### Work instruction
Leave every picture out, and write out the remaining entries exactly.

(The data)

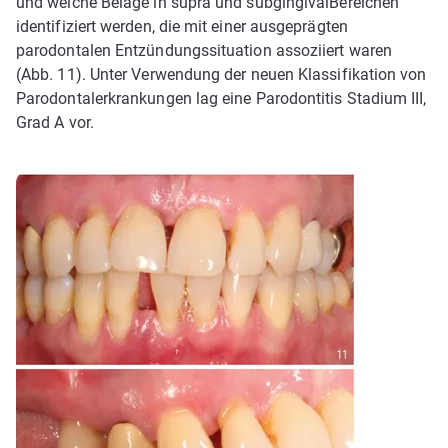
und weiche Beläge in supra­ und subgingival­Bereichen
identifiziert werden, die mit einer ausgeprägten
parodontalen Entzündungssituation assoziiert waren
(Abb. 11). Unter Verwendung der neuen Klassifikation von
Parodontalerkrankungen lag eine Parodontitis Stadium III,
Grad A vor.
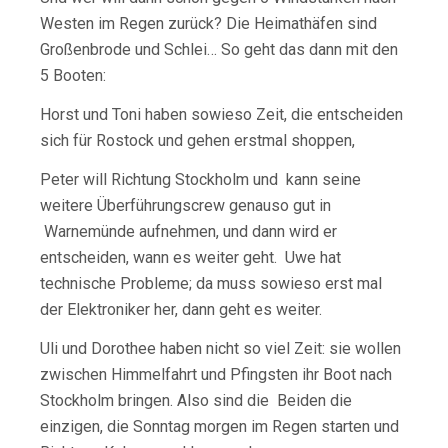
Westen im Regen zurück? Die Heimathäfen sind
Großenbrode und Schlei… So geht das dann mit den
5 Booten:
Horst und Toni haben sowieso Zeit, die entscheiden
sich für Rostock und gehen erstmal shoppen,
Peter will Richtung Stockholm und kann seine
weitere Überführungscrew genauso gut in
Warnemünde aufnehmen, und dann wird er
entscheiden, wann es weiter geht. Uwe hat
technische Probleme; da muss sowieso erst mal
der Elektroniker her, dann geht es weiter.
Uli und Dorothee haben nicht so viel Zeit: sie wollen
zwischen Himmelfahrt und Pfingsten ihr Boot nach
Stockholm bringen. Also sind die Beiden die
einzigen, die Sonntag morgen im Regen starten und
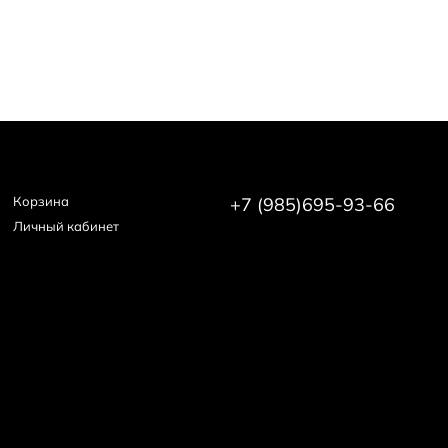
ос с комплексом масел
и головы и волос с яблочным уксусом
Корзина
+7 (985)695-93-66
Личный кабинет
r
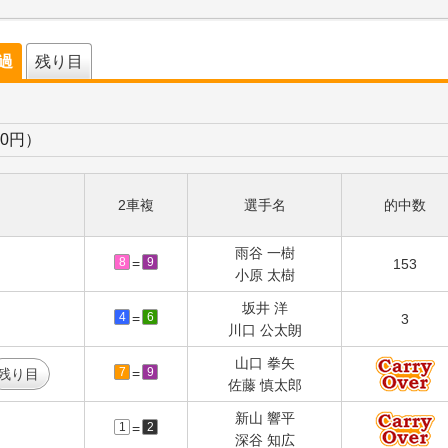
経過
残り目
00円）
2車複
選手名
的中数
雨谷 一樹
8
9
=
153
小原 太樹
坂井 洋
4
6
=
3
川口 公太朗
山口 拳矢
7
9
=
残り目
佐藤 慎太郎
新山 響平
1
2
=
深谷 知広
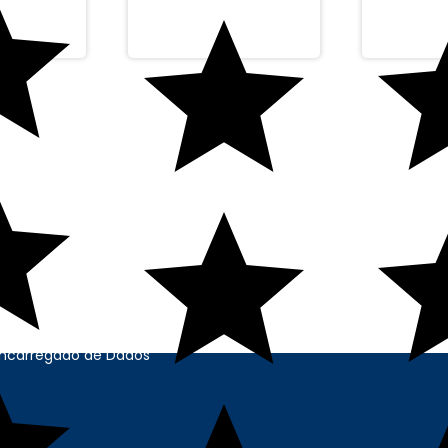
ONAL
CONTATO
s
bil@contabilstore.org.br
voluções
(11) 99271-8644
o
rivacidade
 - Usuário
il Store
Encarregado de Dados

(End The data)

### Solution to this exercise
und weiche Beläge in supra­ und subgingival­Bereichen
identifiziert werden, die mit einer ausgeprägten
parodontalen Entzündungssituation assoziiert waren
(Abb. 11). Unter Verwendung der neuen Klassifikation von
Parodontalerkrankungen lag eine Parodontitis Stadium III,
Grad A vor.
Westen im Regen zurück? Die Heimathäfen sind
Großenbrode und Schlei… So geht das dann mit den
5 Booten:
Horst und Toni haben sowieso Zeit, die entscheiden
sich für Rostock und gehen erstmal shoppen,
Peter will Richtung Stockholm und kann seine
weitere Überführungscrew genauso gut in
Warnemünde aufnehmen, und dann wird er
entscheiden, wann es weiter geht. Uwe hat
technische Probleme; da muss sowieso erst mal
der Elektroniker her, dann geht es weiter.
Uli und Dorothee haben nicht so viel Zeit: sie wollen
zwischen Himmelfahrt und Pfingsten ihr Boot nach
Stockholm bringen. Also sind die Beiden die
einzigen, die Sonntag morgen im Regen starten und
ос с комплексом масел
и головы и волос с яблочным уксусом
Корзина
+7 (985)695-93-66
Личный кабинет
r
経過
残り目
00円）
2車複
選手名
的中数
雨谷 一樹
8
9
=
153
小原 太樹
坂井 洋
4
6
=
3
川口 公太朗
山口 拳矢
7
9
=
残り目
佐藤 慎太郎
新山 響平
1
2
=
深谷 知広
ONAL
CONTATO
s
bil@contabilstore.org.br
voluções
(11) 99271-8644
o
rivacidade
 - Usuário
il Store
Encarregado de Dados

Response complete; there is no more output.